HD Lenses: The Cream of the Crop

Canon's Digisuper 27AF HD lense.SEATTLE
There's a strange dichotomy going on in the television production business right now: while the general business climate dictates watching every nickel and dime being spent, broadcast lensmakers report that they're still doing a good business in their top-of-the-line, expensive, studio lenses.

It's a well-known, and well-proven fact that the final video image is only as good as the weakest part of its image path, from the lighting, scenic design and makeup on the set itself, through the lens, the imagers and processors in the camera, through the recording, post production and mastering process. To get the best images, every step of the process has to be top drawer.

Which leads to the customers for these high-end studio lenses. "These are people who are making the investment for the ultimate in HD, and they want top-of-the-line lenses," said Larry Thorpe, national sales executive for Canon Broadcast & Communication Division. "That's the sort of level that we sell them to—someone who really wants the best." That type of customer is making big bets on the success of their productions. "The big box lenses [are being sold] primarily to the networks, sitcoms, some PBS stations… and a few into large churches," said Dave Waddell, marketing manager for Fujinon. "It's where quality is really the number one issue, instead of budget."

The Abundant Faith Living Center recently purchased a new Fujinon HA18x7.6ERM Premier Series lens for its newly constructed facility. The lensmakers said that customers at that level do long and careful evaluations of the premier lenses, with side-by-side shootouts to determine which one is the best for their particular needs. If they're going to be paying upwards of $70,000 for a lens, they're going to make sure it's worth it.


Which raises the question, why do these studio lenses cost so much? You can begin with the fact that economy of scale goes out the window on this type of lens. Where a lensmaker may sell tens of thousands of any particular model of its ENG lenses, and perhaps hundreds of thousands of lenses affixed to consumer-grade camcorders, the market for top-tier studio lenses might be in the hundreds. So the design and tooling costs for these lenses can't be spread over thousands of units.

Because cost, in relative terms, is no object for these lenses, the designers really do start with a blank sheet of paper. Their object is to transmit the greatest amount of light through the lens, optimizing resolution, color resolution, contrast, and subduing or submerging optical aberrations. Thorpe noted that Canon's top studio lens has three dozen elements, fashioned from 20 different kinds of glass, each with its own optical properties.

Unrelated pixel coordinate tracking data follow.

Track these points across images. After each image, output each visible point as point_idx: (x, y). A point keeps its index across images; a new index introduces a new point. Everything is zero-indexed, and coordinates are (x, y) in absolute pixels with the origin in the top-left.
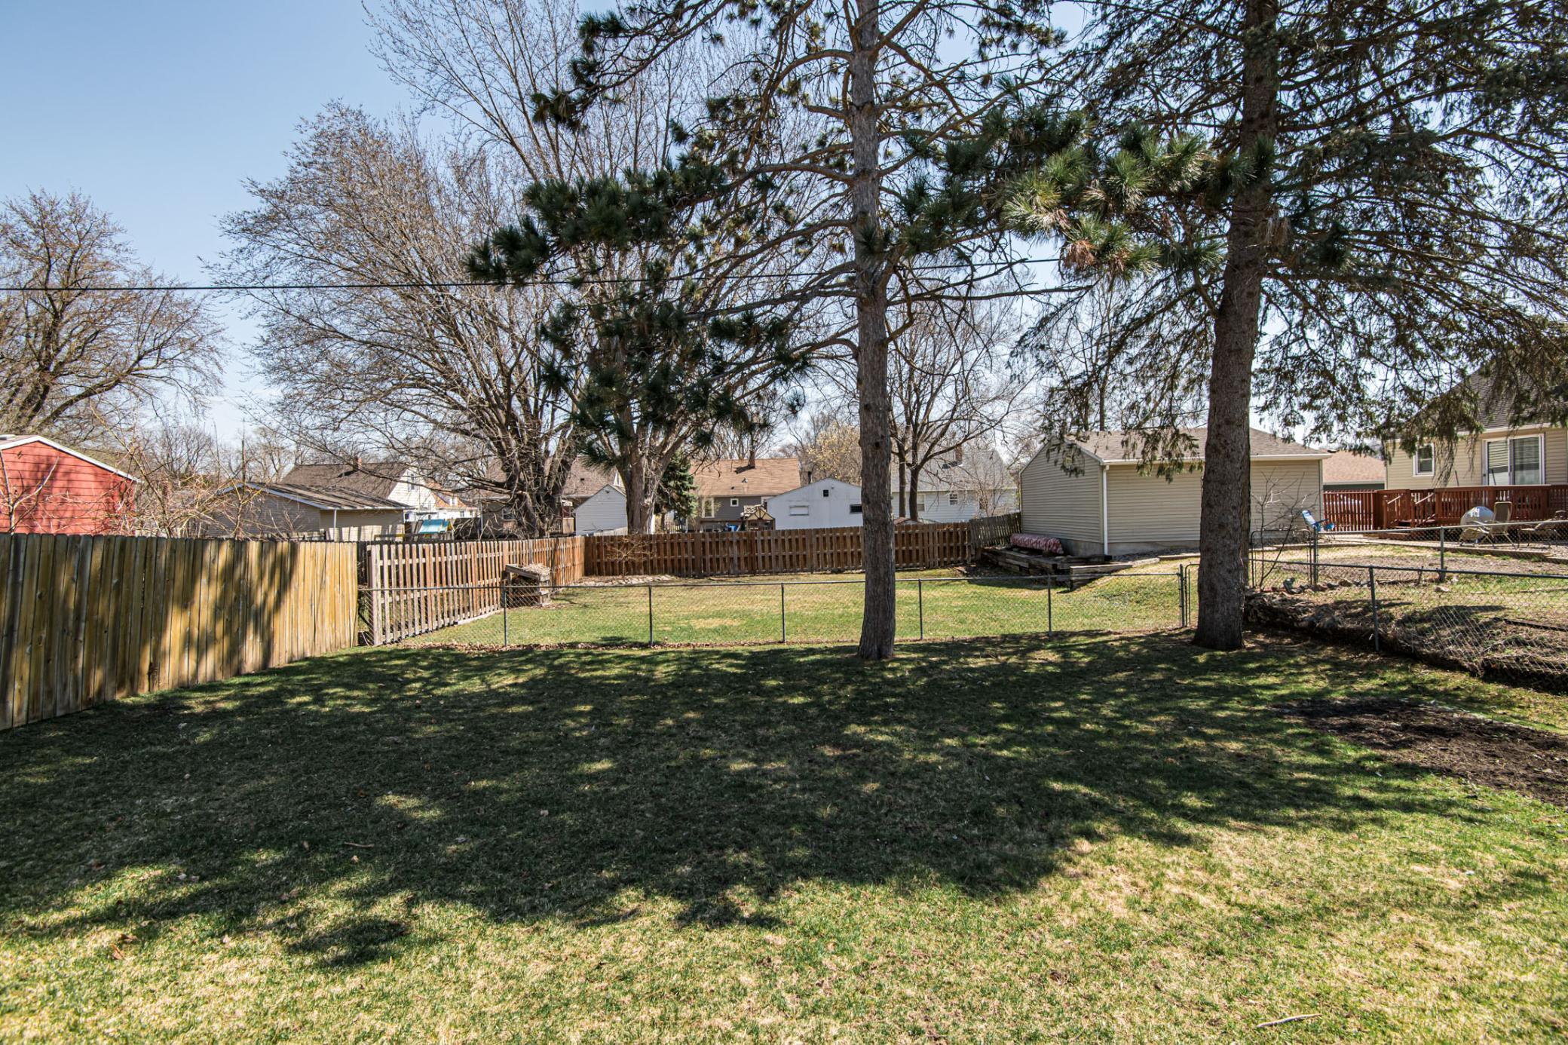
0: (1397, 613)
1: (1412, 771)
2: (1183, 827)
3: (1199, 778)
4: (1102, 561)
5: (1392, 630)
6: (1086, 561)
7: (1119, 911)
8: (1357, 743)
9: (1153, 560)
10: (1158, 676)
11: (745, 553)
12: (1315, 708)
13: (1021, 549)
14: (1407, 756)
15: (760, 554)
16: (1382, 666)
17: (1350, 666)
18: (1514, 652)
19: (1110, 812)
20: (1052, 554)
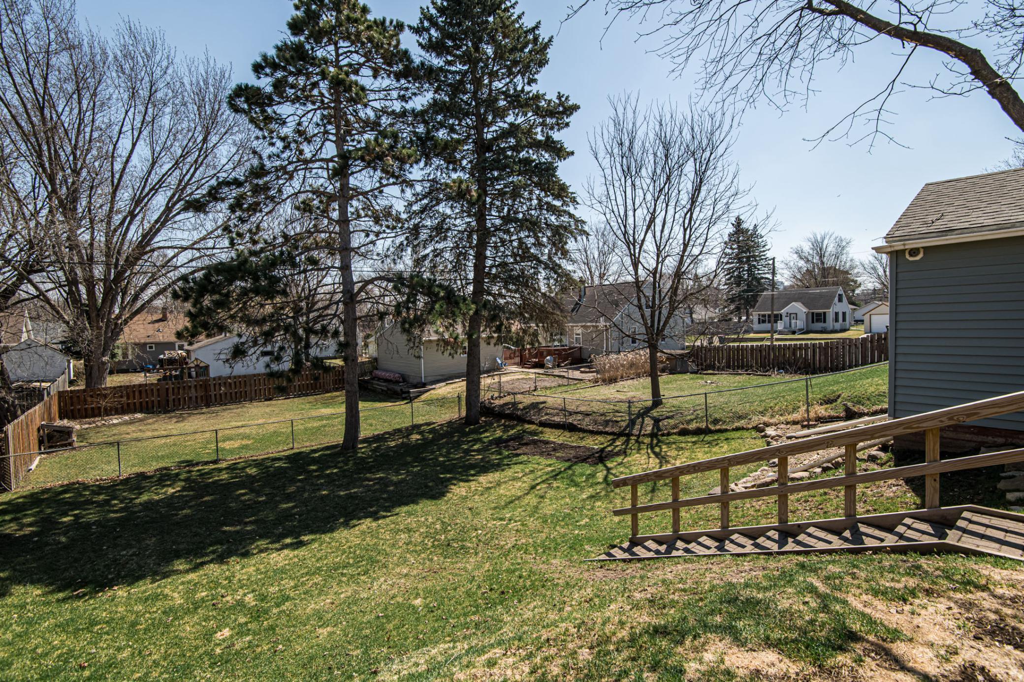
0: (521, 406)
1: (518, 455)
2: (471, 478)
3: (472, 466)
4: (423, 385)
5: (519, 413)
6: (415, 387)
7: (464, 494)
8: (508, 450)
9: (444, 384)
10: (456, 439)
11: (201, 393)
12: (498, 442)
13: (379, 379)
14: (518, 452)
15: (213, 393)
16: (517, 425)
17: (509, 426)
18: (545, 418)
19: (456, 479)
20: (397, 382)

The bigger the lens elements, the more light they can pass. This not only benefits the users in low light situations, but the wide f/stops these lenses can open to provide a smaller depth of field, which can be beneficial in making talent look their best on a close-up.

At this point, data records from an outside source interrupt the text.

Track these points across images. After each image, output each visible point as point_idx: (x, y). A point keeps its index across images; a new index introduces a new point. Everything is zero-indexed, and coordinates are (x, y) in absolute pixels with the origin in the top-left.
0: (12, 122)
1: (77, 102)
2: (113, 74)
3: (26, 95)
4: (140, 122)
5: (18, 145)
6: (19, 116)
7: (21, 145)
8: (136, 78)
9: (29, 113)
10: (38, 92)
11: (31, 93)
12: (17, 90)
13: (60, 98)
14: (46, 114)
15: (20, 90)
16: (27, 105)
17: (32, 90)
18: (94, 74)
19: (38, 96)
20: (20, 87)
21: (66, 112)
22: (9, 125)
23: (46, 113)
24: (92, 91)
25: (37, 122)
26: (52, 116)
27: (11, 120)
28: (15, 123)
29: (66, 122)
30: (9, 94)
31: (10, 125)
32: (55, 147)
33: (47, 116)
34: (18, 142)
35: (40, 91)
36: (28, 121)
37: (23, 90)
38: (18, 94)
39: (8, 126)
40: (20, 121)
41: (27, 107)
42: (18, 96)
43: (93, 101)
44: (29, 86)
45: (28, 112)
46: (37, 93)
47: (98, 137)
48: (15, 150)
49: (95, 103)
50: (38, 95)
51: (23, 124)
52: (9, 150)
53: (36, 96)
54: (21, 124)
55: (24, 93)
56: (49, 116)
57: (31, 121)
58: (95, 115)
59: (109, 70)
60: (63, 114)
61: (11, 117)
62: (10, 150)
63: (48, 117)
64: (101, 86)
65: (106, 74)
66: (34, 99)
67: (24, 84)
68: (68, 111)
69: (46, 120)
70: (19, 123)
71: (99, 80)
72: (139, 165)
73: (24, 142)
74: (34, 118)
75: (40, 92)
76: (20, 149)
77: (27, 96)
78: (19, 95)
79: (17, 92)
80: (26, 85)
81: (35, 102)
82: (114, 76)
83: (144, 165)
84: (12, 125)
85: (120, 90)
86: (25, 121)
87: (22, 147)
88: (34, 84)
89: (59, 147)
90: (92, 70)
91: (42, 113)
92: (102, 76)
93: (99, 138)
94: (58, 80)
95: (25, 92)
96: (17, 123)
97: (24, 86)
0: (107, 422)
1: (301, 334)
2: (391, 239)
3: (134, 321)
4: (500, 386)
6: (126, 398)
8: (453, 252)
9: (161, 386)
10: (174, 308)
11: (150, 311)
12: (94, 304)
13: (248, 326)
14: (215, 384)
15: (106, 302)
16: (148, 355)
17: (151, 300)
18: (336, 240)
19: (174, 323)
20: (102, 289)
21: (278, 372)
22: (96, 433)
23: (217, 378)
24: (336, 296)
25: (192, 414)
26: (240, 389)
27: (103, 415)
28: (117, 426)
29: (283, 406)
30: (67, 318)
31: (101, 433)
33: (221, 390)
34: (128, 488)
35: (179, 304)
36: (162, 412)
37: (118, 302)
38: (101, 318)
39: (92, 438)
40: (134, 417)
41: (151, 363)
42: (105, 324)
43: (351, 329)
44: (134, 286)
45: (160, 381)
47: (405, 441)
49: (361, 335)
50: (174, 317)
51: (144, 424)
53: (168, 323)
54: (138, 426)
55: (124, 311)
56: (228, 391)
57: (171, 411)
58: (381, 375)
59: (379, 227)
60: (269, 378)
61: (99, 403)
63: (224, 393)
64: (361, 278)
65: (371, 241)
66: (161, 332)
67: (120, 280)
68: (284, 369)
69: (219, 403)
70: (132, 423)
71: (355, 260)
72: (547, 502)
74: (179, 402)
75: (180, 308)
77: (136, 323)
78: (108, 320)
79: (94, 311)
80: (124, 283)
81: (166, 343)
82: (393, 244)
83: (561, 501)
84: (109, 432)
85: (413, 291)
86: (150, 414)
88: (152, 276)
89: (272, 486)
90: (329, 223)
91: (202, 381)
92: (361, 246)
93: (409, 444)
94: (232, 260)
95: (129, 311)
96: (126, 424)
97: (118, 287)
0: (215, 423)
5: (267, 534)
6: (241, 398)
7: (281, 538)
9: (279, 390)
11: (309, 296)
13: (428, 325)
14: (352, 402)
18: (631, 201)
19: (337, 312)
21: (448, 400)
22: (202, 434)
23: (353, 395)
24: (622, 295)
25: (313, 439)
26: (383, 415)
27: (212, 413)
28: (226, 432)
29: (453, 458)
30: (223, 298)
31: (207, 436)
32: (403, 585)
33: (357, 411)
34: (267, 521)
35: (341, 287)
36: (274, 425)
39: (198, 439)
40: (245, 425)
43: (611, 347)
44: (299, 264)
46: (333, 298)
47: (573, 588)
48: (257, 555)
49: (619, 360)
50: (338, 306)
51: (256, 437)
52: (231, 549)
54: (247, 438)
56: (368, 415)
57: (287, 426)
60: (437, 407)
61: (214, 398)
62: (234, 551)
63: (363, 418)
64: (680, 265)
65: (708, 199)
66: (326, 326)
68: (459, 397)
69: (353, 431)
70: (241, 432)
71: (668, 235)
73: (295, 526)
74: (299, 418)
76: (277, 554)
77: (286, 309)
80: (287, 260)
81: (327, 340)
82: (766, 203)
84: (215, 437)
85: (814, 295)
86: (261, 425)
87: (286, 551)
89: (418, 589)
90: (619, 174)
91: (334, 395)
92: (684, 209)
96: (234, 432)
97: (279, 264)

Using more optical glass elements in a lens provides more arrows in the designer's quiver. "[He can] optimize all the good image quality parameters, while minimizing all the tough optical aberrations, and there are many," said Thorpe.


The downside of all those glass elements is that a great deal of light is lost to reflection as a light wave passes into and out of each piece of glass. The simple laws of physics dictate a 4-percent light loss at every glass element to air surface: 4 percent going in, 4 percent coming out. The more optical elements, the more light lost to reflection. The compounding effect of that 4-percent loss means that a lens with 30 elements would have an over 90-percent loss of light due to reflection.

To combat such light-consuming reflection, lensmakers have developed exotic optical coatings, which have to be applied in multiple coatings to handle different wave lengths of the visible spectrum. The coatings themselves, plus the application process, multiplied by more elements, raises the cost of the lens even more. (One additional benefit of the optical coatings is that they also reduce or eliminate the ghosting or glare from stray light coming into the lens from off-axis.) In addition to using more expensive glass, more and larger optical elements, the cost of the lens rises further because of the higher finishing specification, where each element is ground to perfect smoothness measured in nanometers.

If you have more optical glass elements in a zoom lens, you need more hardware within the lens box to hold and position those elements. "The servo system's much more sophisticated," said Waddell. "The servos are much faster in these lenses."

Another effect the lensmakers fight in the mechanics of a lens is so-called "breathing," where the apparent focal length changes slightly as the lens is focused.

Even in tight financial times, studios that have spent millions on the quality of their video images have seen the value in buying the best-of-the-best lenses, at a pretty penny.